* The task *
Could you transcribe the records below exactly, leaving out every picture?

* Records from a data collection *

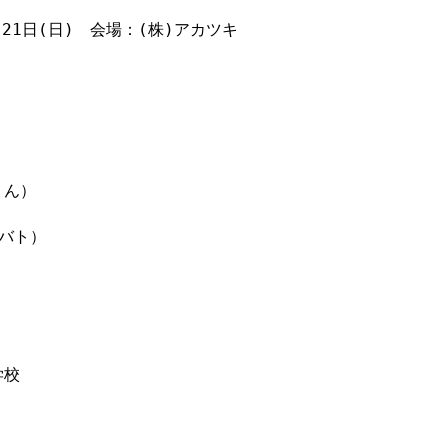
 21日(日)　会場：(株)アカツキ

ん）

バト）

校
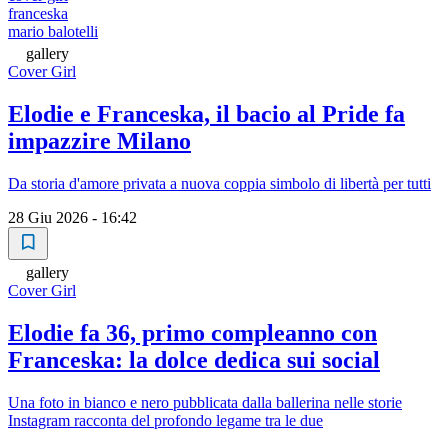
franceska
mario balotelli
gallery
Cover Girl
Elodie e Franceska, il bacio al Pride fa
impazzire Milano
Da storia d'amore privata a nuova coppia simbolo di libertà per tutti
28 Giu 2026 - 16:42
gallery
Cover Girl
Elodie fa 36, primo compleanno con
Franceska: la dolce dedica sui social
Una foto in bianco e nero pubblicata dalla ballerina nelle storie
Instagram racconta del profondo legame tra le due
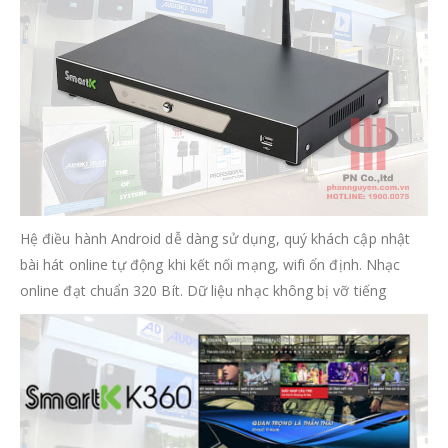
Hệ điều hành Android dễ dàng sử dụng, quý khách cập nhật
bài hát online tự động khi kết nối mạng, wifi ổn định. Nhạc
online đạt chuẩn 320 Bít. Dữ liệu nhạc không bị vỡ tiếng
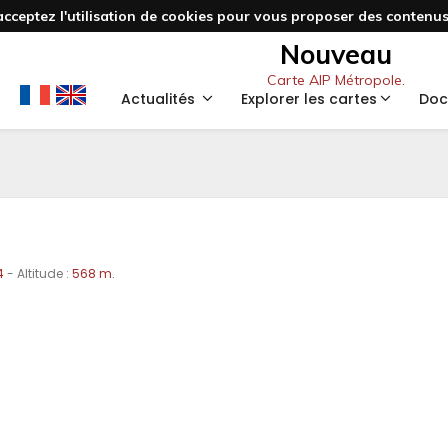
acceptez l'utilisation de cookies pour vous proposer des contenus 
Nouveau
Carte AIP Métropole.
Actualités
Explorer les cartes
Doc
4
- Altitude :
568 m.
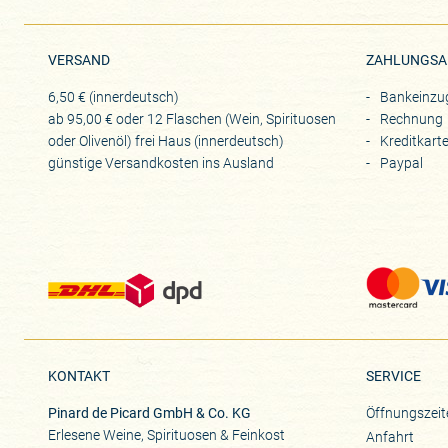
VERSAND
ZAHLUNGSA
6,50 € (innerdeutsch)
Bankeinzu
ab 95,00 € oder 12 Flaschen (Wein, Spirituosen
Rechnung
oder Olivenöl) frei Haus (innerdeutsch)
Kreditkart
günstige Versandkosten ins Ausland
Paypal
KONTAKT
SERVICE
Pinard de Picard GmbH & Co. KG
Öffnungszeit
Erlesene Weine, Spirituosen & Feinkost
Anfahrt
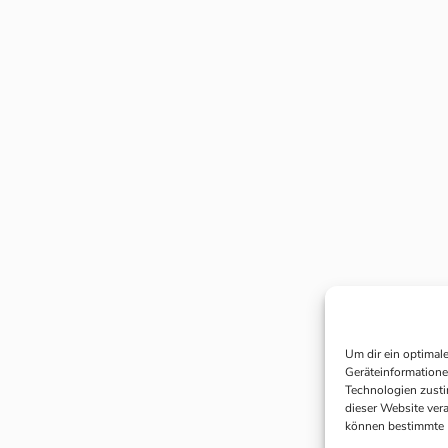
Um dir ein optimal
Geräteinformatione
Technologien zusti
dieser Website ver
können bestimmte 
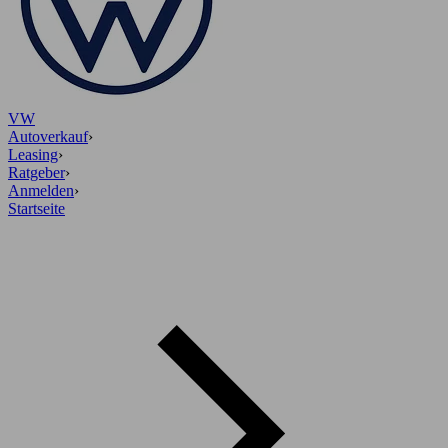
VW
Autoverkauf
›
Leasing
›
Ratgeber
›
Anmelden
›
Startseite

* Solution below *
 21日(日)　会場：(株)アカツキ

ん）

バト）

校
franceska
mario balotelli
gallery
Cover Girl
Elodie e Franceska, il bacio al Pride fa
impazzire Milano
Da storia d'amore privata a nuova coppia simbolo di libertà per tutti
28 Giu 2026 - 16:42
gallery
Cover Girl
Elodie fa 36, primo compleanno con
Franceska: la dolce dedica sui social
Una foto in bianco e nero pubblicata dalla ballerina nelle storie
Instagram racconta del profondo legame tra le due
Hệ điều hành Android dễ dàng sử dụng, quý khách cập nhật
bài hát online tự động khi kết nối mạng, wifi ổn định. Nhạc
online đạt chuẩn 320 Bít. Dữ liệu nhạc không bị vỡ tiếng
acceptez l'utilisation de cookies pour vous proposer des contenus 
Nouveau
Carte AIP Métropole.
Actualités
Explorer les cartes
Doc
4
- Altitude :
568 m.
VERSAND
ZAHLUNGSA
6,50 € (innerdeutsch)
Bankeinzu
ab 95,00 € oder 12 Flaschen (Wein, Spirituosen
Rechnung
oder Olivenöl) frei Haus (innerdeutsch)
Kreditkart
günstige Versandkosten ins Ausland
Paypal
KONTAKT
SERVICE
Pinard de Picard GmbH & Co. KG
Öffnungszeit
Erlesene Weine, Spirituosen & Feinkost
Anfahrt
Um dir ein optimal
Geräteinformatione
Technologien zusti
dieser Website ver
können bestimmte 
VW
Autoverkauf
›
Leasing
›
Ratgeber
›
Anmelden
›
Startseite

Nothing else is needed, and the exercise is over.